(Beginning of SUPPLIED MATERIAL)

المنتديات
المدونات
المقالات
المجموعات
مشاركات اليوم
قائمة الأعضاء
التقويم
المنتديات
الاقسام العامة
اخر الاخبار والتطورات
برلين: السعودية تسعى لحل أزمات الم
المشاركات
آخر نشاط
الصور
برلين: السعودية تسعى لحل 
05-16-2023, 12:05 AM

(End of SUPPLIED MATERIAL)

YOUR TASK = Search the data above for the string "برلين" and return every line that has it.

EXERCISE RESULT =
برلين: السعودية تسعى لحل أزمات الم
برلين: السعودية تسعى لحل 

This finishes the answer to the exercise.